Cautivado desde niño por el embrujo de la radio, o más bien por el de la voz grabada, el narrador ha llegado a convertirse en una prolongación fantasmagórica que vive entre el sonido y el silencio, pautado por esa luz roja de “al aire” que se enciende y apaga durante el acto comunicativo en el estudio. Esa condición ontológica que habita en el vínculo del personaje con el sonido, subrayada por el contundente epígrafe de Miles Davis que encabeza el libro –“El silencio es el ruido más fuerte, quizá el más fuerte de todos los ruidos”–, conecta la sustancia narrativa de La locutora comunista con el trabajo sobre la voz humana emprendido por la escritora francesa Maylis de Kerangal en el libro de cuentos Canoas (publicado el año pasado por Anagrama, con traducción de Javier Albiñana) y, especialmente, con la novela El silenciero (1964), del argentino Antonio Di Benedetto.

El asesinato de Soledad, la locutora comunista y pareja de Bruno, narrado desde la perspectiva de la primera persona del testigo directo en las páginas iniciales del libro, determina la serie de evocaciones, idas y vueltas, decisiones y reconversiones del presente del protagonista, en un flujo espiralado que le da un cuerpo espeso y muy bien logrado a la novela, que prescinde de una cronología lineal para desarrollar los aspectos más luminosos y al mismo tiempo sórdidos de una relación sentimental. La cualidad del narrador para escuchar y percibir las voces de sus interlocutores en imágenes (en un taxista, por ejemplo, “su voz de cigarro sonaba descascarada”; en los matices vocales del portero Quispe “se percibe el moles de la quinoa, piedra contra piedra, su risa suena a sonajero de cascabeles de pezuña”; la voz del técnico de sonido de la radio “suena a bollo en hojalata y a rallado breve de canela o comino”, etcétera) densifican la particular percepción sensorial del personaje, otorgándole una peculiaridad que se convierte en el aspecto más importante de la novela.

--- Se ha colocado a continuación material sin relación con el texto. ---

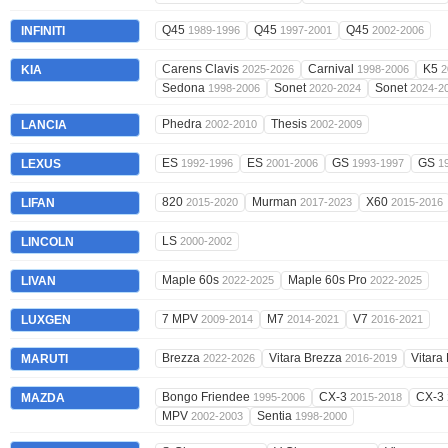
Q45
Q45
Q45
INFINITI
1989-1996
1997-2001
2002-2006
Carens Clavis
Carnival
K5
KIA
2025-2026
1998-2006
2
Sedona
Sonet
Sonet
1998-2006
2020-2024
2024-2
Phedra
Thesis
LANCIA
2002-2010
2002-2009
ES
ES
GS
GS
LEXUS
1992-1996
2001-2006
1993-1997
1
820
Murman
X60
LIFAN
2015-2020
2017-2023
2015-2016
LS
LINCOLN
2000-2002
Maple 60s
Maple 60s Pro
LIVAN
2022-2025
2022-2025
7 MPV
M7
V7
LUXGEN
2009-2014
2014-2021
2016-2021
Brezza
Vitara Brezza
Vitara
MARUTI
2022-2026
2016-2019
Bongo Friendee
CX-3
CX-3
MAZDA
1995-2006
2015-2018
MPV
Sentia
2002-2003
1998-2000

En la permanentemente subrayada condición de autor exitoso de Bruno se cifra el elemento más endeble de La locutora comunista. Algunos de los breves cuentos que redacta para leer durante su audición, profusamente celebrados por los oyentes y por su editora (un personaje bastante estereotipado, que persigue a su autor con ahínco y algo de candor), y que aparecen desperdigados en cursiva a lo largo del libro, son textos decididamente menores, que no justifican la devoción que parecen generar (aunque es un hecho que los libros de ficción que encabezan las listas de los más vendidos suelen ser obras chatas, alejadas de cualquier pretensión literaria y escritas para el gran público). Estas breves piezas, que giran en su mayoría alrededor de la comunicación radial (“El radioescucha sabe que, aparte del locutor, otras personas trabajan en la radio”, comienza diciendo uno; “El informativo de la radio transmite a diario noticias sorprendentes y terribles que ponen a prueba nuestra credibilidad” es el arranque de otro), además de su magro valor literario tienden a interrumpir el flujo de la narración de Bruno, que se vuelve especialmente álgido al momento de narrar los albores de su relación con la locutora comunista.

Al margen de unas pocas palabras mal cortadas en los saltos de línea, algunos usos problemáticos de los tiempos verbales (“La secretaria de Malena llamó al celular, me deja mensajes que no quiero escuchar, y no lo hago”) y ciertas molestas erratas (aparecen Olson Welles y Patty Smith en las páginas 120 y 140, respectivamente, por ejemplo), La locutora comunista es una interesante novela que le hinca el diente a ese universo sonoro que, lejos de retraerse, trabaja minuto a minuto para reinventarse, sin perder el carácter misterioso de sus orígenes.

La locutora comunista, de Marcos Grajales. 192 páginas. Estuario, 2025.